(Stored data entries)
****************************************
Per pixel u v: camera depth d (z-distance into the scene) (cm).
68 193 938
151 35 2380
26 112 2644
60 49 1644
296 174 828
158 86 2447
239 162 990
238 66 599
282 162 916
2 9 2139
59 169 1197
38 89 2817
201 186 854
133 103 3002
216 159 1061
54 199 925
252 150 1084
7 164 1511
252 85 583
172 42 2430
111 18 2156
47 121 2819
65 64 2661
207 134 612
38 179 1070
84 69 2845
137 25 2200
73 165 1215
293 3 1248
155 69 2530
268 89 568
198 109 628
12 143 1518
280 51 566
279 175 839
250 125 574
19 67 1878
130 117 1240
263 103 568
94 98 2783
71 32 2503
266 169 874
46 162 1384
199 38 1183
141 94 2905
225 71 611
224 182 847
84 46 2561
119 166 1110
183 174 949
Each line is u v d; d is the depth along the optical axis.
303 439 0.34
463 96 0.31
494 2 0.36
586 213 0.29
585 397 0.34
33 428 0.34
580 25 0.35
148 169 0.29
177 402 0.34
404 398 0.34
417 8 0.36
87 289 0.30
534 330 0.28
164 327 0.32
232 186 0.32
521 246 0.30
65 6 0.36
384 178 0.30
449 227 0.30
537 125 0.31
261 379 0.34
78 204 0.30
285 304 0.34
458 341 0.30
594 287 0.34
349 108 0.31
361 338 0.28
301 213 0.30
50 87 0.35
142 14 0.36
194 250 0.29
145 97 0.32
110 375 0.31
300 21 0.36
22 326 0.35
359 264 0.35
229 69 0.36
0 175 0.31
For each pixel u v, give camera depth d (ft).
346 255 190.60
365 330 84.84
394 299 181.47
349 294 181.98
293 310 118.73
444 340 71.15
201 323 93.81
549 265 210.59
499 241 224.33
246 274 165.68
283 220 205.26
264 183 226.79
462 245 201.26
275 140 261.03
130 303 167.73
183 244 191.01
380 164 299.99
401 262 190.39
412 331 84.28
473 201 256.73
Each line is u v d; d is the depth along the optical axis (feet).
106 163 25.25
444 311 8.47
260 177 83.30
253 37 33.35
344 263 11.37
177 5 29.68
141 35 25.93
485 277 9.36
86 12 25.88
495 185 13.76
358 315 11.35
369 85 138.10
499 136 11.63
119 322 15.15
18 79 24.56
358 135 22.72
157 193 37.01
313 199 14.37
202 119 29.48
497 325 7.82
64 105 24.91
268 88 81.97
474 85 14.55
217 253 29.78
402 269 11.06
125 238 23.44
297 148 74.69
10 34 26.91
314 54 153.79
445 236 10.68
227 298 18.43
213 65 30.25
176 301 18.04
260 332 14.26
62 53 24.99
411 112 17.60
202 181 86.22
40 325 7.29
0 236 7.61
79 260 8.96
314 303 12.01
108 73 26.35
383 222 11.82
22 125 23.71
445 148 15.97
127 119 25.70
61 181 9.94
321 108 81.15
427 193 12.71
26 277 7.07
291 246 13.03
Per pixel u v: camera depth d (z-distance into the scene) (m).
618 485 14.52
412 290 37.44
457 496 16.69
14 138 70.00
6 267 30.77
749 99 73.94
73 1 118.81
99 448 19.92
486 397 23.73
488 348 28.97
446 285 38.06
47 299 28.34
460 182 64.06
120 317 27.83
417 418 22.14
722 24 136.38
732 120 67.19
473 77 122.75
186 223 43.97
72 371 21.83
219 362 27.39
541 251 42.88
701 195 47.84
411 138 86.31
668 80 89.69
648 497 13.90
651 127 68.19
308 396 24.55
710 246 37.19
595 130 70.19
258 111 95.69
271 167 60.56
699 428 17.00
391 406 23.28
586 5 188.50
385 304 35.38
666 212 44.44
****************************************
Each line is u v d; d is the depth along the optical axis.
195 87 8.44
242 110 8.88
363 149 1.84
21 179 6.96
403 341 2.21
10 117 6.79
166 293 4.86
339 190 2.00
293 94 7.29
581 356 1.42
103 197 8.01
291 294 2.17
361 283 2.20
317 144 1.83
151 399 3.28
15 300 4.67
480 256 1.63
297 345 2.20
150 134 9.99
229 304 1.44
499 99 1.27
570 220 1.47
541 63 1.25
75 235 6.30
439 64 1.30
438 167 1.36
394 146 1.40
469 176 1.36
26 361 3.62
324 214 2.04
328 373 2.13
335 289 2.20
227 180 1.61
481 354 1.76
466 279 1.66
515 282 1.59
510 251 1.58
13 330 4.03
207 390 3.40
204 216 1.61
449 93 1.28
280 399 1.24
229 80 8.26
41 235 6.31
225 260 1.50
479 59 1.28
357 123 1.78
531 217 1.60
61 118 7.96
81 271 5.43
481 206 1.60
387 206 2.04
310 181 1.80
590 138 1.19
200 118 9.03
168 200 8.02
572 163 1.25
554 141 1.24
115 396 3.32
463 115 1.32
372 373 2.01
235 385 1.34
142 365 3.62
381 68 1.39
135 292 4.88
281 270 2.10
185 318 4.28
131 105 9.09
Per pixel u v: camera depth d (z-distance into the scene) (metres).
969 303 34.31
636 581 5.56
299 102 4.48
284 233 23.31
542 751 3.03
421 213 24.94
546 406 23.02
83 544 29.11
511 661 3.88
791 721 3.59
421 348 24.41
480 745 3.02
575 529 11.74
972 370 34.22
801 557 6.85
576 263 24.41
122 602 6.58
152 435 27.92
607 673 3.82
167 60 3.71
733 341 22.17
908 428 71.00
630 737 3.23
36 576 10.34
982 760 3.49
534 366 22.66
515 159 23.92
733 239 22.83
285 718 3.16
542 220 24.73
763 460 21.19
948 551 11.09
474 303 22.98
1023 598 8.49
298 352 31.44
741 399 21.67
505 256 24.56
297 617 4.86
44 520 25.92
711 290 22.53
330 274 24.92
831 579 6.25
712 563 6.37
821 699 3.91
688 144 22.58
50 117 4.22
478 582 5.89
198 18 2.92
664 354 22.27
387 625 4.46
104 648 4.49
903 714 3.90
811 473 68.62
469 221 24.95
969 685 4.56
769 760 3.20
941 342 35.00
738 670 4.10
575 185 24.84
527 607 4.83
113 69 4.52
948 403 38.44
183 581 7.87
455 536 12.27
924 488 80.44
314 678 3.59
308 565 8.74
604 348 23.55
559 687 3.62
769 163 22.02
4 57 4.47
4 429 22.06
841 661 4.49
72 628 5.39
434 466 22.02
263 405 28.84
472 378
****************************************
WORK ORDER — Transcribe the records above from the line holding "466 279 1.66" down to the line holding "542 751 3.03", inclusive, without adding anything.

ANSWER —
466 279 1.66
515 282 1.59
510 251 1.58
13 330 4.03
207 390 3.40
204 216 1.61
449 93 1.28
280 399 1.24
229 80 8.26
41 235 6.31
225 260 1.50
479 59 1.28
357 123 1.78
531 217 1.60
61 118 7.96
81 271 5.43
481 206 1.60
387 206 2.04
310 181 1.80
590 138 1.19
200 118 9.03
168 200 8.02
572 163 1.25
554 141 1.24
115 396 3.32
463 115 1.32
372 373 2.01
235 385 1.34
142 365 3.62
381 68 1.39
135 292 4.88
281 270 2.10
185 318 4.28
131 105 9.09
Per pixel u v: camera depth d (z-distance into the scene) (metres).
969 303 34.31
636 581 5.56
299 102 4.48
284 233 23.31
542 751 3.03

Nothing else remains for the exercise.